James Davis May: “I’ve always liked Czeslaw Milosz’s claim that ‘the purpose of poetry is to remind us/ how difficult it is to remain just one person.’ I’ll modify that quote, though, slightly: The purpose of poetry is, sometimes, to remind us how difficult it is to be a person. That is, by testifying what it’s like to be a person, poetry defends (both justifies and protects) that flimsy—some say mythical—thing the self.”
Anis Mojgani (Louisiana & Texas): “I took a poetry class at the end of high school with Ms. Jean Gill, which first opened my eyes to the possibility of writing poems. The first poem I wrote for her was about summer in New Orleans. The second was about my grandfather’s aftershave. After seeing the poet Jeffrey McDaniel perform in my freshman year of college and buying Jeff ’s book Alibi School, my brain and heart opened further to what poetry could do both on the page and when being spoken.” (web)
Dominika Wrozynski: “I often look at my own work as a poetry editor looks at submissions (since I’ve been a poetry editor for various journals for almost ten years). As an editor, I always want a poem that makes me want to go into the editorial meeting and put up a fight to see the poem in print. Give me an arsenal of surprising images, unusual word choice, and a critical awareness of what it means to be human. If I’m going to take the effort to fight for a poem, I want it to win. As a poet, I hope to write poems for which I’d put up a fight.”
Richard Widerkehr: “You ask why I love poems. I think of the woman in Fiddler on a Roof who said, ‘I’ve cooked his food, shared his bed, given him children. I must love him.’ In poems, I wrestle with water, sticks, dreams, stones, syllables, and stories. I wrote ‘In the Presence of Absence’ in a workshop led by Ellie Mathews at Centrum in Port Townsend, Washington, in the summer of 2007.”

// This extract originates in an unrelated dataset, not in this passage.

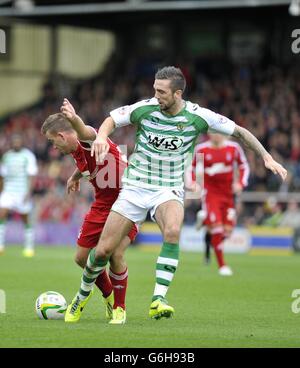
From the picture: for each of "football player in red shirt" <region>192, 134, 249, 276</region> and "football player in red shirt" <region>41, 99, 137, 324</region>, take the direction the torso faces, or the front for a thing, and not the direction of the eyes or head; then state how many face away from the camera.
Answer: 0

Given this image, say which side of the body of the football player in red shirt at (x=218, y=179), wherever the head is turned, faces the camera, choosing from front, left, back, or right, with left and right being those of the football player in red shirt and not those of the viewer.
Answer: front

Holly Welker: “I grew up in southern Arizona, the descendant of dour Mormon pioneers I always praised for having the sense to get the hell out of Utah soon after they arrived there, which made things a little awkward when I ended up living in Salt Lake City. I began writing as an eleven-year-old because I was promised an audience of angels if I shared my deepest thoughts in a journal. Eventually I gave up writing for angels; it’s plain old human beings I want to connect with now.”